After launching The Queer Library in 2021, Aesop has continued to expand the initiative across different cities helping to spotlight and provide a space for LGBTQIA+ authors and the wider community.
Aesop is championing values of inclusion through its Queer Library as well as paying attention to circular principles in the design of its stores such as its most recent opening in Knightsbridge. Photography: Joe Pickard
Words by Roddy Clarke
While Pride has often become convoluted with the corporate pink-washing that has arisen over the years, it’s presence and the need for genuine representation is more critical than ever. Without using it as a marketing strategy or a route to gain followers and recognition, businesses can play an important role in helping to amplify awareness and visibility. Aesop’s Queer Library, a pop-up literary event that takes place during Pride events across different cities, is doing exactly that. For the duration of the Pride events, Aesop removes its products from a store before replacing it on shelves and tables with queer literature with one complimentary copy available for visitors to take away.
Starting in 2021, Aesop embarked on a mission to create temporary spaces which could be utilised to showcase books by LGBTQIA+ authors that offered a glimpse into diverse and cross-sectional narratives. In doing so it has allowed the transformative power of queer storytelling to shine, while displaying its ability to unite communities together. This year’s edition, created under the theme ‘Multiple Margins’, focuses on the intersection of queer and racial identities and was curated in partnership with the black-owned creative agency A Vibe Called Tech. Taking residence in both its Soho and Brighton stores for London and Brighton Pride, this weekend sees the library pop up for the first time at Bath Pride.
Making such literature easily accessible to the public not only allows a wide audience to become acquainted with such rich, diverse and important narratives and voices, it also gives hope to younger audiences in creating a space where they can feel represented and valued.
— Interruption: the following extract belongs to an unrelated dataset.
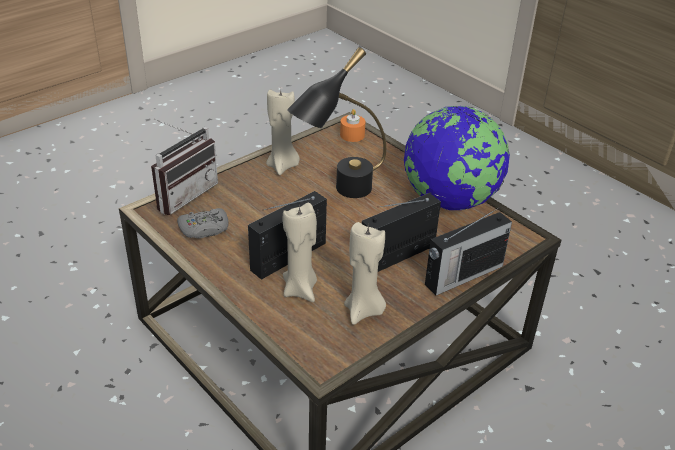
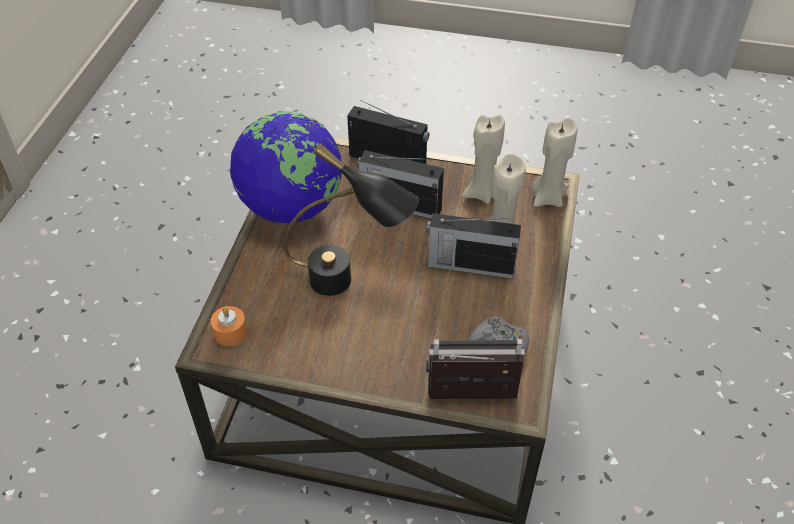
camera: 125 degrees left, 10 degrees up
(283, 166) = (344, 354): beige candle -> beige candle (548, 197)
The Queer Library has also been carried out in partnership with other organisations such as the independent queer bookstore Gay’s The Word while hosting panel talks and conversations to further discuss critical topics centred on the queer community. Speaking of the initiative, writer Jason Okundaye says, “It’s important for spaces like Aesop Queer Library to exist because it helps increase visibility for queer authors where that might otherwise be difficult. The texts included in the library range from bigger commercial hits to lesser known rare texts, which I think has helped to expand the canon of queer literature and bring it to audiences who might not have considered it.” Being part of this year’s event, Okundaye continues, “Working with Aesop Queer Library was a dream, it was wonderful to see so many people selecting my book for their read this year, and the support for a debut queer author was invaluable.”
Alongside this year’s exciting edition of the Queer Library, Aesop has also welcomed new additions to its roster of global stores with its most recent addition being its Knightsbridge location. With the design of each store being executed with meticulous attention to detail, this again reiterates how the immersive experiences of each retail venue really echo the brand’s ethos and values. This store takes inspiration from Aesop’s installation at Milan Design Week earlier this year which was conceived and curated by Nicolas Schuybroek. Referencing the Arte Povera movement of the late 1960s and 70s, Schuybroek utilised bars of soap to create a grid-like sculpture with the aim of disassembling it and reusing it elsewhere. As the Knightsbridge location became available soon after the show, it presented an immediate opportunity to reapply the materials. Working to the spatial layout of the long and narrow venue, the store is lined with partitioned walls created from the bars of soap assembled into a freestanding grid frame.
Walls constructed from individual bars of soap line Aesop’s recently opened Knightsbridge store offering a tactile and sensory experience. Photography: Joe Pickard
While this unique application of materials not only creates a tactile and sensory experience, it alludes to the company’s sustainability efforts, with the set designed to be repurposed as and when is needed. Aligning with the company’s 2030 goal of becoming net zero, it showcases how brands don’t have to compromise on visual aesthetics in creating stores that marry with both brand identity and a circular ethos. So, as we look at Aesop’s journey from its beginnings in Melbourne in 1987 to becoming a globally acclaimed store resident in countries all over the world, it is heartwarming to see how it is paving a way towards a greener, and more inclusive, future. And, in addition, is allowing this mindset to positively impact the wider communities it inhabits – a tangible ripple effect we need to see more of.